**Exercise goal**. Every entry needs to be written out again exactly, with its pictures removed.

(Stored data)
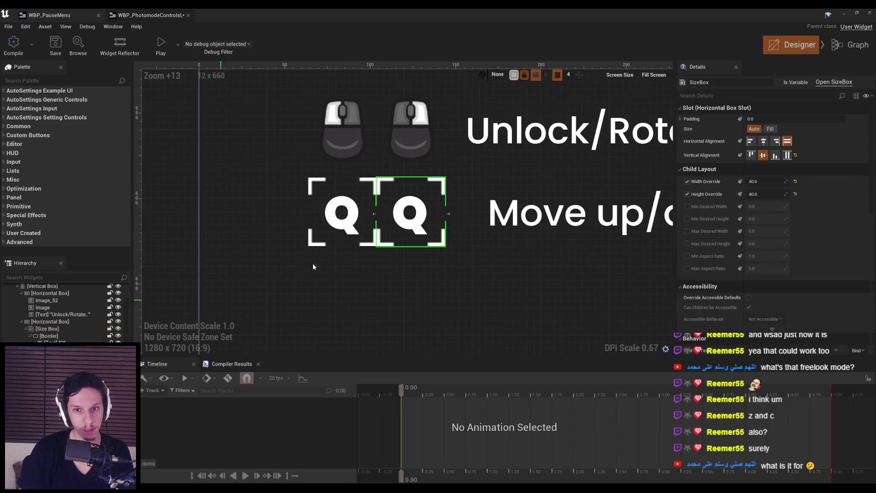
double_click(415, 216)
type("E")
key("Return")
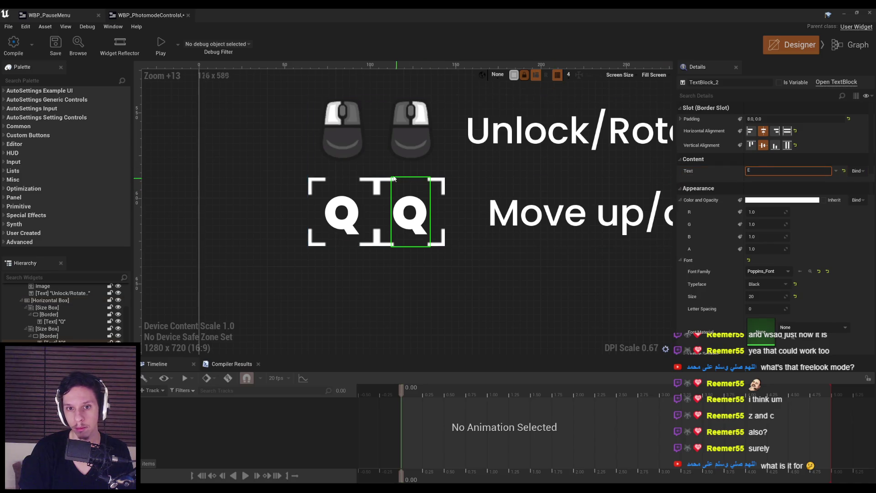
Try a left padding of 4 on the E frame, undo it, and check the E size box padding.
left_click(407, 136)
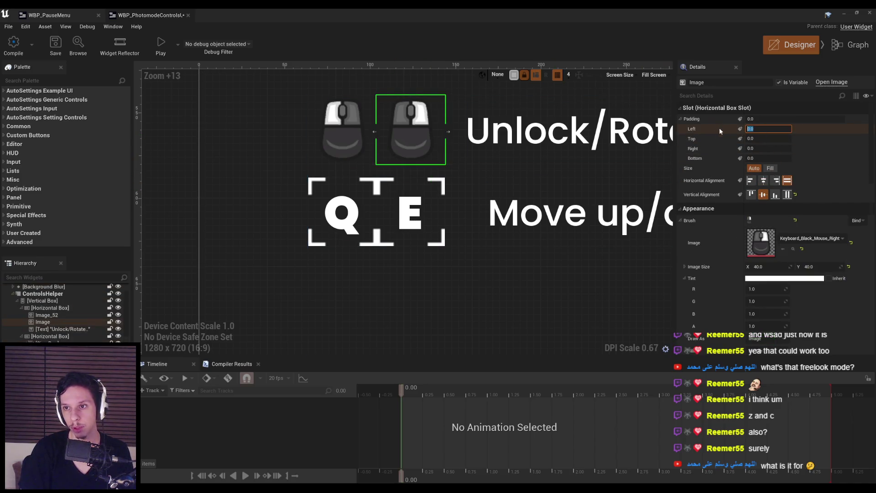
left_click(405, 219)
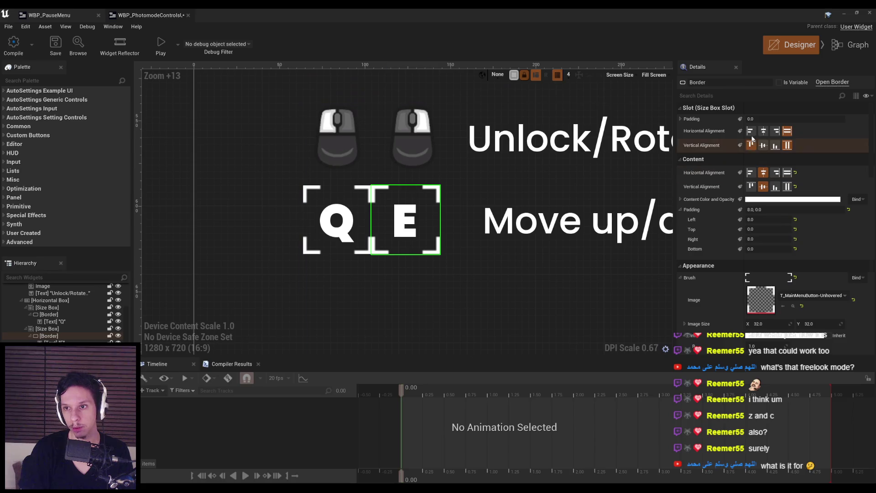
left_click(680, 118)
left_click(769, 128)
type("4")
key("Return")
key("ctrl+z")
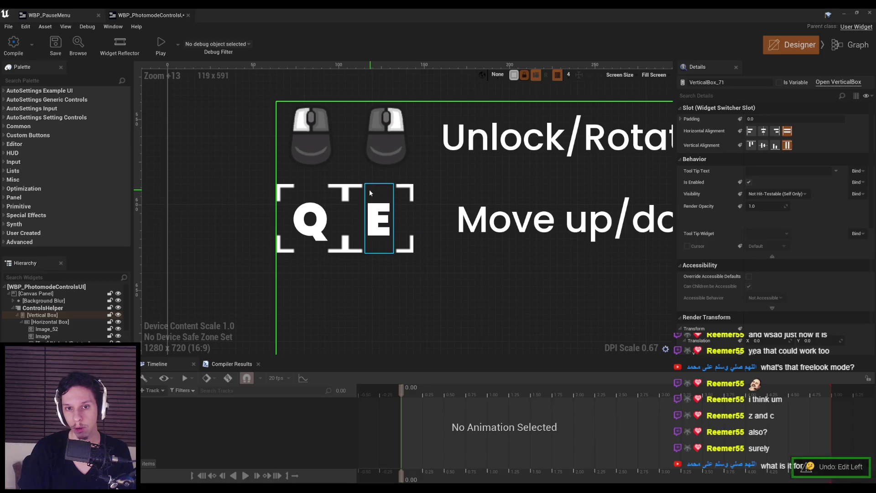
left_click(358, 190)
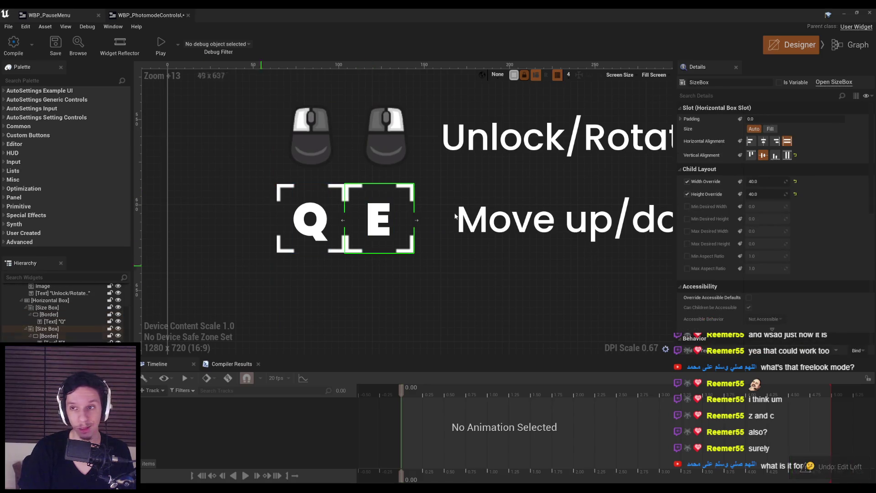
left_click(683, 120)
left_click(386, 306)
scroll(385, 305, "down", 11)
left_click(259, 317)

**Response to the exercise**.
double_click(415, 216)
type("E")
key("Return")
Try a left padding of 4 on the E frame, undo it, and check the E size box padding.
left_click(407, 136)
left_click(405, 219)
left_click(680, 118)
left_click(769, 128)
type("4")
key("Return")
key("ctrl+z")
left_click(358, 190)
left_click(683, 120)
left_click(386, 306)
scroll(385, 305, "down", 11)
left_click(259, 317)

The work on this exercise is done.